|Representing United Kingdom|
|1906 Athens||400 metres|
|1906 Athens||800 metres|
|1908 London||400 metres|
Wyndham Halswelle (30 May 1882 – 31 March 1915) was a British athlete. He won the controversial 400 m race at the 1908 Summer Olympics, becoming the only athlete to win an Olympic title by a walkover.
Born in London to London-born, Edinburgh-trained artist Keeley Halswelle and Helen Marianna Elizabeth Gordon, he is nonetheless usually referred to as being Scottish, the nationality of his maternal grandfather, General Nathaniel J. Gordon. Wyndham Halswelle had a notable athletic career at Charterhouse School and the Royal Military College, Sandhurst, before being commissioned into the Highland Light Infantry in 1901. While his regiment was in South Africa in 1902 for the Second Boer War, Halswelle's ability was recognised by Jimmy Curran, a coach and amateur athlete. It was he who persuaded Halswelle to take up athletics seriously when his regiment returned to Edinburgh in 1904.

> [Supplied data]:
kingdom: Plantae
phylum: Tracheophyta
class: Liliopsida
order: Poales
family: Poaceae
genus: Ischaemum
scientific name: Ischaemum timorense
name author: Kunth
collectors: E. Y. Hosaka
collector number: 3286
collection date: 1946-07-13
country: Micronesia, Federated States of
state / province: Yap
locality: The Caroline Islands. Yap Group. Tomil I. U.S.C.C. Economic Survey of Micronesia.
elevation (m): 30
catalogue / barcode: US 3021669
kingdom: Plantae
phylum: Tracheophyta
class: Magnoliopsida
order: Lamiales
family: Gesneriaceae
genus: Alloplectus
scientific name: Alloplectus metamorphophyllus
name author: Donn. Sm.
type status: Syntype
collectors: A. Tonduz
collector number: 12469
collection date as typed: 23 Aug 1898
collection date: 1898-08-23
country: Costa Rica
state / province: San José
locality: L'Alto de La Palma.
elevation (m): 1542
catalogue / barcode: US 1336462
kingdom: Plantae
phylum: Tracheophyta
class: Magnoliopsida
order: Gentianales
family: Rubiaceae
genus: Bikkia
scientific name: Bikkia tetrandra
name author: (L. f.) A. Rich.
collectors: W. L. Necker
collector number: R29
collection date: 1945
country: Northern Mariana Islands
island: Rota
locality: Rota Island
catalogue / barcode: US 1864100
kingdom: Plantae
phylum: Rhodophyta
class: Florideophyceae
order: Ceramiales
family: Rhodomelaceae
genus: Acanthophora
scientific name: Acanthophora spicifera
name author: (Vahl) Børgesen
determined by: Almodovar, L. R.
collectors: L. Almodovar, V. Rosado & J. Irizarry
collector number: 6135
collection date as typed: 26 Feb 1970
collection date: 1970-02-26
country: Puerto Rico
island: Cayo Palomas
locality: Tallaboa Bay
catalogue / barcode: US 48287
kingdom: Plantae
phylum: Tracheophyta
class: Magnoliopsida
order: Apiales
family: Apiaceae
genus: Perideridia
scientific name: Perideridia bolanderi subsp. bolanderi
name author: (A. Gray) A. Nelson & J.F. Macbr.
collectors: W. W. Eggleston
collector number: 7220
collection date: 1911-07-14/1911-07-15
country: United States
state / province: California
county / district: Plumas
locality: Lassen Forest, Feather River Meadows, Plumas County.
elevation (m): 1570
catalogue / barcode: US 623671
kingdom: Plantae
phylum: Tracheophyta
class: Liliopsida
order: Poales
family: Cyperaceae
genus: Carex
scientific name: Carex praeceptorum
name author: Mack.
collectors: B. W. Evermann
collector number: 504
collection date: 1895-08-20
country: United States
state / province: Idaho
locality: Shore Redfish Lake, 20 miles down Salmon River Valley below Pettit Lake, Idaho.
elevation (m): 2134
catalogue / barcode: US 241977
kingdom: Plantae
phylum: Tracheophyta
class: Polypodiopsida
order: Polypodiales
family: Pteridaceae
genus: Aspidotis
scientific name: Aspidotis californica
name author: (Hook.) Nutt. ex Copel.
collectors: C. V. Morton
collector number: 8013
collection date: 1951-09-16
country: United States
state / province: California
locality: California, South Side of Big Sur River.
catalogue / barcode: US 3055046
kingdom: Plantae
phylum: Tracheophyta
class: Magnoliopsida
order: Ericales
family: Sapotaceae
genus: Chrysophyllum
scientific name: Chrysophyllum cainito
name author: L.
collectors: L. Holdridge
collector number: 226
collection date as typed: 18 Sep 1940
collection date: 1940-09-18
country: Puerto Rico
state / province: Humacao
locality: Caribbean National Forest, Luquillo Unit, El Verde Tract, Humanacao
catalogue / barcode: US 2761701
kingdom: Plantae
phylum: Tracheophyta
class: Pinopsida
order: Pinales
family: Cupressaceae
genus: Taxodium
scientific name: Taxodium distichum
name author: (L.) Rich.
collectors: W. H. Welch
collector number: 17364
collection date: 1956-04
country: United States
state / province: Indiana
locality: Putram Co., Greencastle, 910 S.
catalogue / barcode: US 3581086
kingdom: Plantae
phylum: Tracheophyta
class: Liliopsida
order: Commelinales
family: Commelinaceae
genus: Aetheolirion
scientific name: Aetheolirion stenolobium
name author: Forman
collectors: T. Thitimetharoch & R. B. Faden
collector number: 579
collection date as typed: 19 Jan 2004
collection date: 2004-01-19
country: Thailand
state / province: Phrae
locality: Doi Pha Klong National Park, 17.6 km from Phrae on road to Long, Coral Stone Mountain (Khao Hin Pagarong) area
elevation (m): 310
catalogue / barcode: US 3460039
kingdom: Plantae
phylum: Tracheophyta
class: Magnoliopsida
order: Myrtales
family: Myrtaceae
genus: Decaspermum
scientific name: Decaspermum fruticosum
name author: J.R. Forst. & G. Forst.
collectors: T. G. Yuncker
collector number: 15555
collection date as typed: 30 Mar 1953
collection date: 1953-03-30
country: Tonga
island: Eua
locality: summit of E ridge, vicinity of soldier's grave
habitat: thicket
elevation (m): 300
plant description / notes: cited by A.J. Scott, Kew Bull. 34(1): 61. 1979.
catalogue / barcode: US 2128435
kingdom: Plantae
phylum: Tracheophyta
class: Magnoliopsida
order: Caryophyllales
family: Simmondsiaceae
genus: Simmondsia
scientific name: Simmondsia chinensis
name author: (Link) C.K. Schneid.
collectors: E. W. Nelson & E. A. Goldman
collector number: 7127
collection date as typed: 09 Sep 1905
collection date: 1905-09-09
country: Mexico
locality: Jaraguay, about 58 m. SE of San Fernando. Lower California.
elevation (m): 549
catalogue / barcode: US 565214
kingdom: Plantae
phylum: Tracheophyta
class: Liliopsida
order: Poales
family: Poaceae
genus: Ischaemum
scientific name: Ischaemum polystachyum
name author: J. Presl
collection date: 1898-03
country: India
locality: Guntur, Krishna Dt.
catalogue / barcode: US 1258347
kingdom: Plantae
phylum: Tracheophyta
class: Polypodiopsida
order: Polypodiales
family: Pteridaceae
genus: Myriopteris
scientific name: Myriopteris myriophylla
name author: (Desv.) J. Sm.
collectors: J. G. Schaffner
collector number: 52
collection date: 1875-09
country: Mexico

> [What the exercise asks]:
List every person named in the Wyndham Halswelle biography, including Halswelle himself. The entries have no connection to the Wyndham Halswelle biography.

> [Exercise response]:
- Wyndham Halswelle
- Keeley Halswelle
- Helen Marianna Elizabeth Gordon
- Nathaniel J. Gordon
- Jimmy Curran